TO DO: The whole listing is to be given again without alteration, except that its pictures are dropped.

DATASET EXCERPT:
******************************

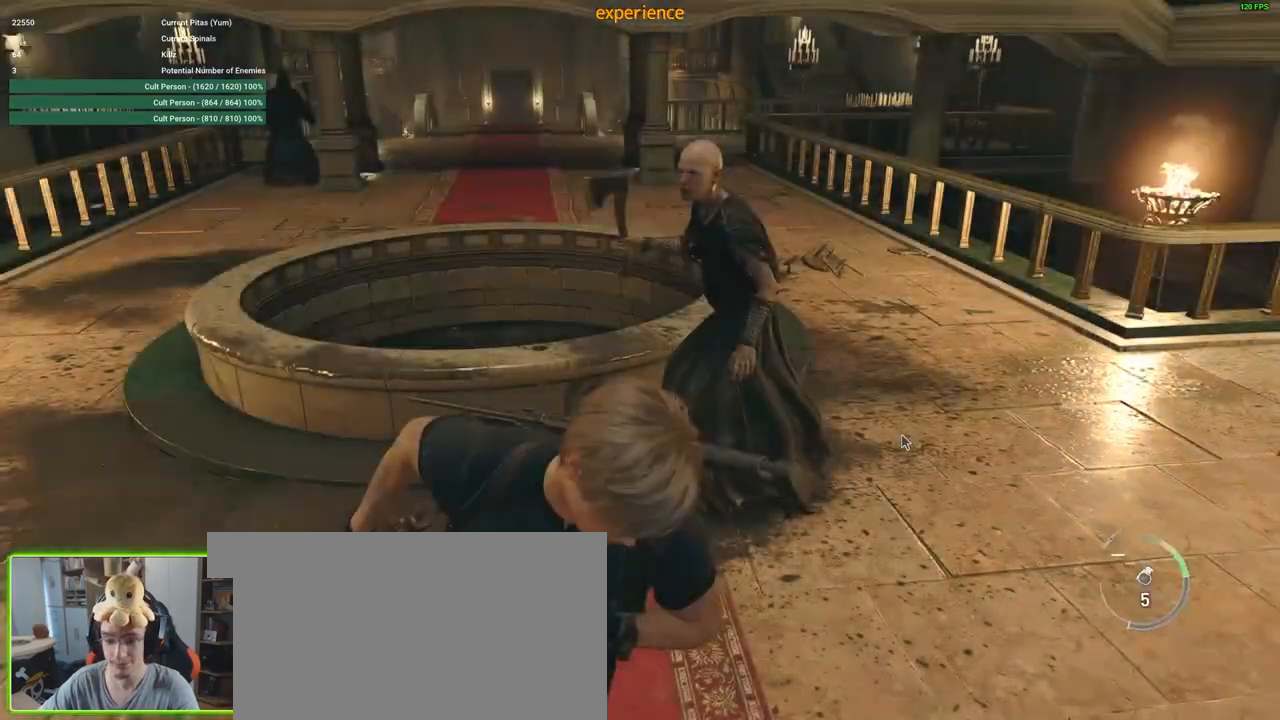
{"keys": ["s", "shift"], "mouse": [], "events": [[50, "shift", "down"]]}
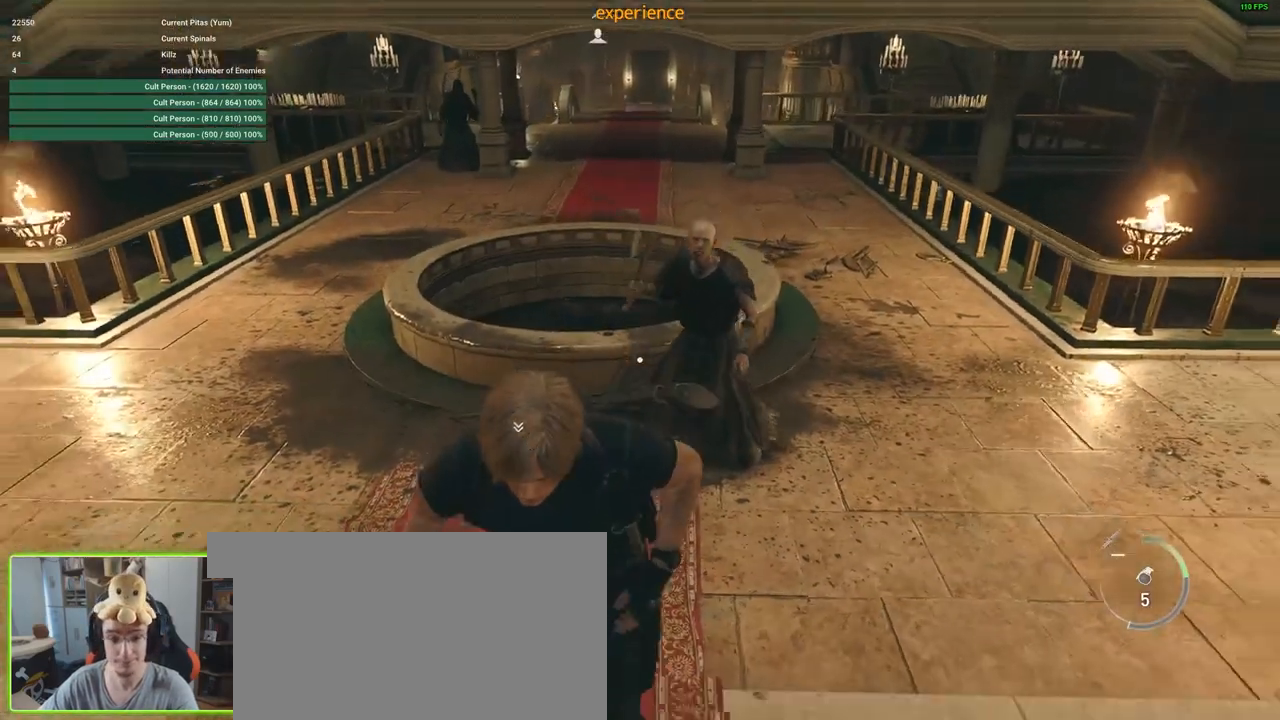
{"keys": [], "mouse": ["right"], "events": [[67, "shift", "up"], [217, "3", "down"], [300, "s", "up"], [350, "3", "up"], [450, "mouse_right", "down"]]}
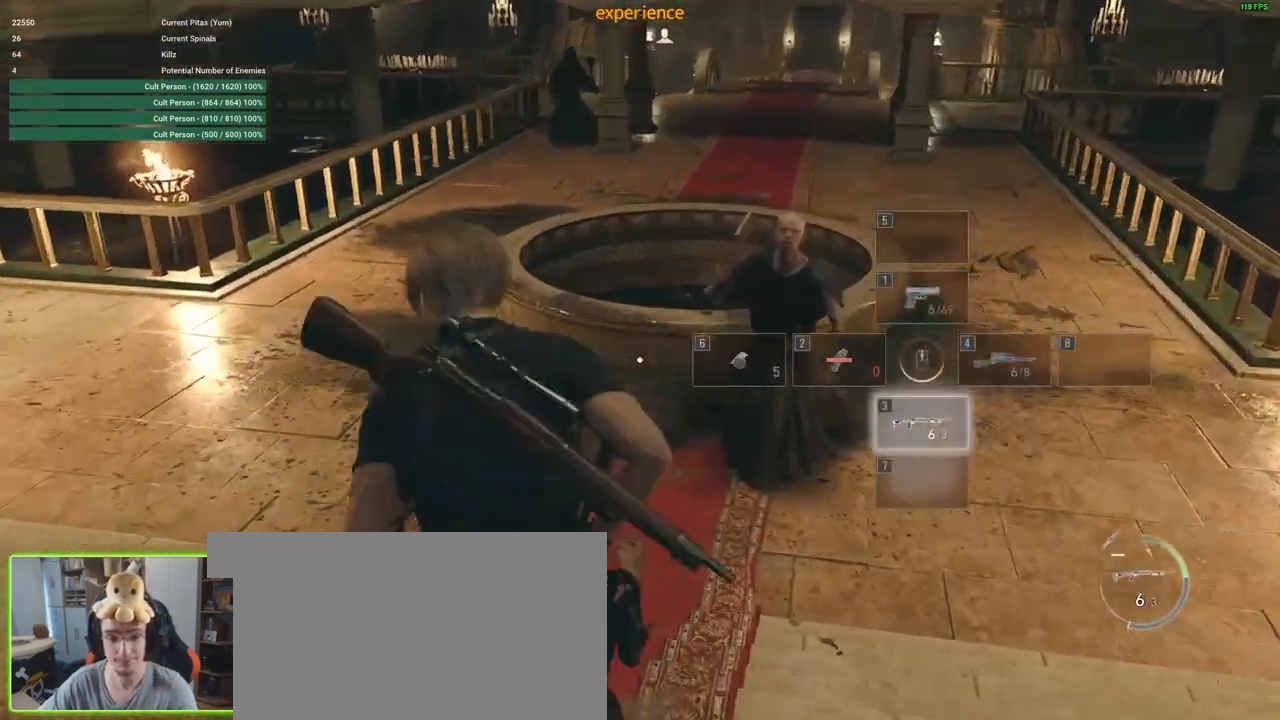
{"keys": [], "mouse": ["left", "right"], "events": [[50, "w", "down"], [367, "mouse_left", "down"], [467, "w", "up"]]}
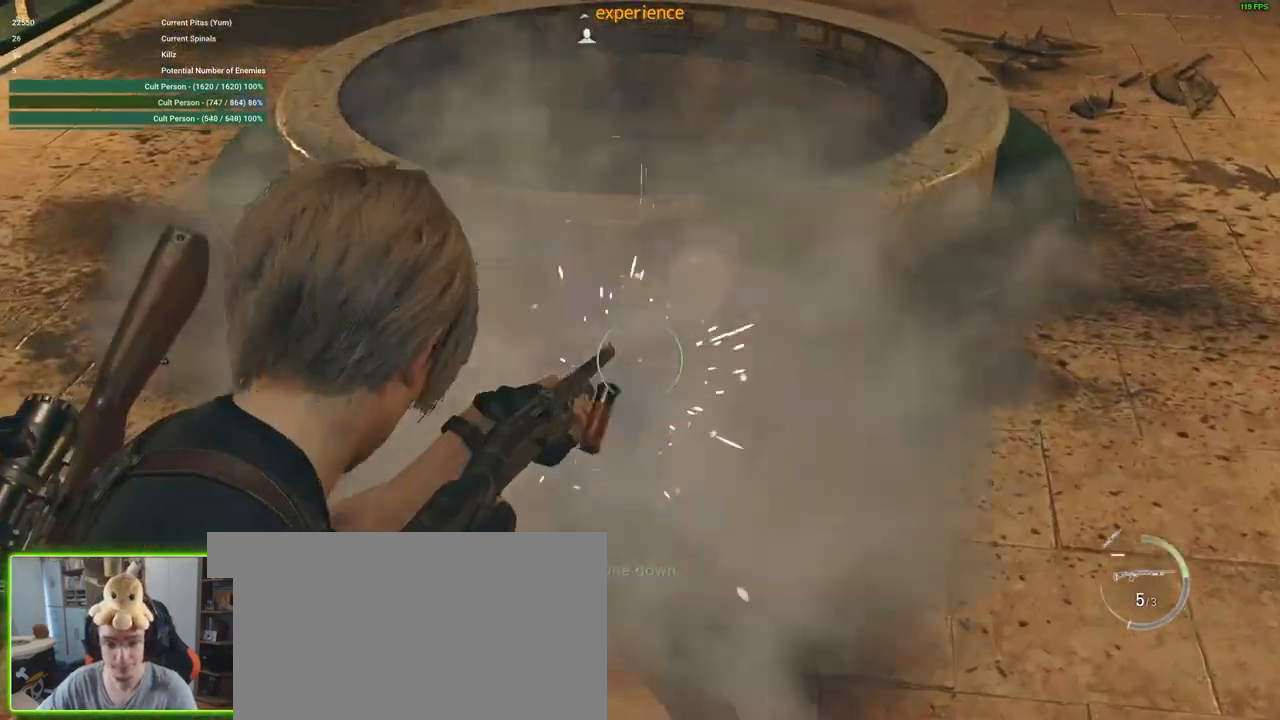
{"keys": ["s"], "mouse": [], "events": [[100, "mouse_left", "up"], [100, "mouse_right", "up"], [100, "s", "down"]]}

******************************

WRITTEN SOLUTION:
{"keys": ["s", "shift"], "mouse": [], "events": [[50, "shift", "down"]]}
{"keys": [], "mouse": ["right"], "events": [[67, "shift", "up"], [217, "3", "down"], [300, "s", "up"], [350, "3", "up"], [450, "mouse_right", "down"]]}
{"keys": [], "mouse": ["left", "right"], "events": [[50, "w", "down"], [367, "mouse_left", "down"], [467, "w", "up"]]}
{"keys": ["s"], "mouse": [], "events": [[100, "mouse_left", "up"], [100, "mouse_right", "up"], [100, "s", "down"]]}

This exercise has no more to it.